The embassies in Tokyo and Seoul announced the suspensions in brief online notices.

The Seoul notice, posted on the embassy’s WeChat social media account, said the ban would continue until South Korea lifts its “discriminatory entry measures” against China. The announcement covered tourist, business, and some other visas.

China’s Foreign Ministry threatened countermeasures last week against countries that had announced new virus testing requirements for travelers from China. At least 10 in Europe, North America, and Asia have done so recently, with officials expressing concern about a lack of information about rapidly spreading virus outbreaks in China.

It wasn’t clear why South Korea and Japan were targeted and whether the suspensions would be expanded to other countries that have imposed virus testing on passengers from China.

China’s embassy in Tokyo said only that visa issuance had been suspended. The announcements appeared to apply only to new applicants, with nothing about people currently holding visas.

South Korea’s Foreign Ministry said in a statement that “our government’s step to strengthen anti-virus measures on passengers arriving from China is based on scientific and objective evidence. We have provided information to the international community in a transparent manner, and we have communicated with the Chinese side in advance.”

Foreign Minister Park Jin. Qin said he “hopes that the South Korean side will uphold an objective and scientific attitude.”

About a dozen countries have followed the U.S. in requiring either a negative test before departing China, a virus test on arrival at the airport, or both.

South Korea
Passengers arriving from China pass by a COVID-19 testing center at the Incheon International Airport in Incheon, South Korea, on Jan. 10, 2023. (Ahn Young-joon/AP Photo)

“Regrettably, a handful of countries, in disregard of science and facts and the reality at home, have insisted on taking discriminatory entry restriction measures targeting China,” Chinese Foreign Ministry spokesperson Wang Wenbin said Tuesday. “China firmly rejected this and took reciprocal measures.”

He did not respond directly when asked if new visas had been suspended for South Koreans and Japanese, saying only that he had “made it very clear.”

The World Health Organization and several nations have accused China of withholding data on its outbreak.

Once-cordial ties between South Korea and China, its biggest trading partner, soured after Beijing targeted businesses, sports teams, and even K-pop groups to protest the deployment of an advanced U.S. anti-missile system in South Korea.

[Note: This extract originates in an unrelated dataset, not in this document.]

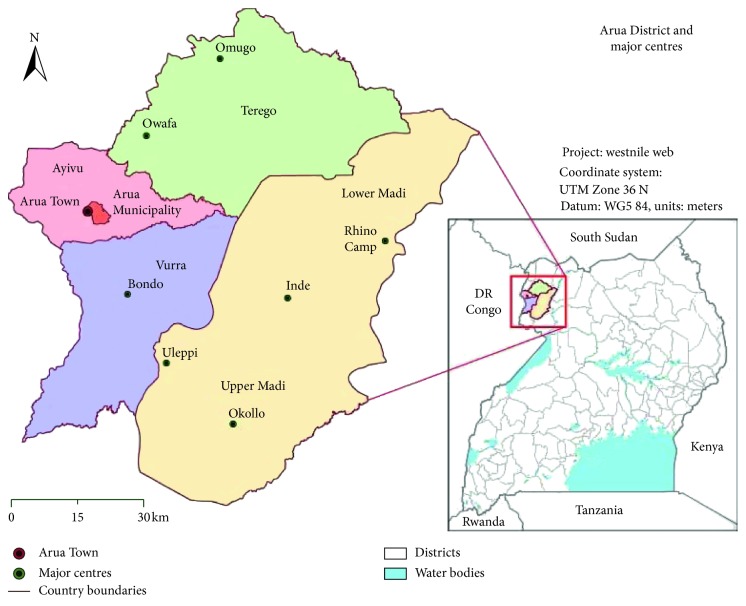
Adopted from https://www.google.com/url?sa=i&source=images&cd=&cad=rja&uact=8&ved=2ahUKEwizi9Hz67feAhXMyYUKHfSACcQjRx6BAgBEAU&url=https%3A%2F%2Fbmcpublichealth.biomedcentral.com%2Farticles%2F10.1186%2Fs12889-017-4589-9&psig=AOvVaw2Hk7L_5ZwKBVO_sm6o1aGP&ust=1541321421556437 (accessed on November 2, 2018).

China fought on the side of North Korea in the 1950–1953 war and has remained a supporter of the North despite its missile launches and nuclear tests, and has opposed further sanctions against Kim Jong Un’s government.

China abruptly reversed its strict pandemic containment requirements last month. That came after three years of lockdowns, quarantines, and mass testing that prompted rare politically tinged protests in the streets in Beijing and other major cities.

China is now facing a surge in cases and hospitalizations in major cities and is bracing for a further spread into less developed areas with the start of the Lunar New Year travel rush, set to accelerate in the coming days. While international flights are still reduced, authorities say they expect domestic rail and air journeys will double over the same period last year.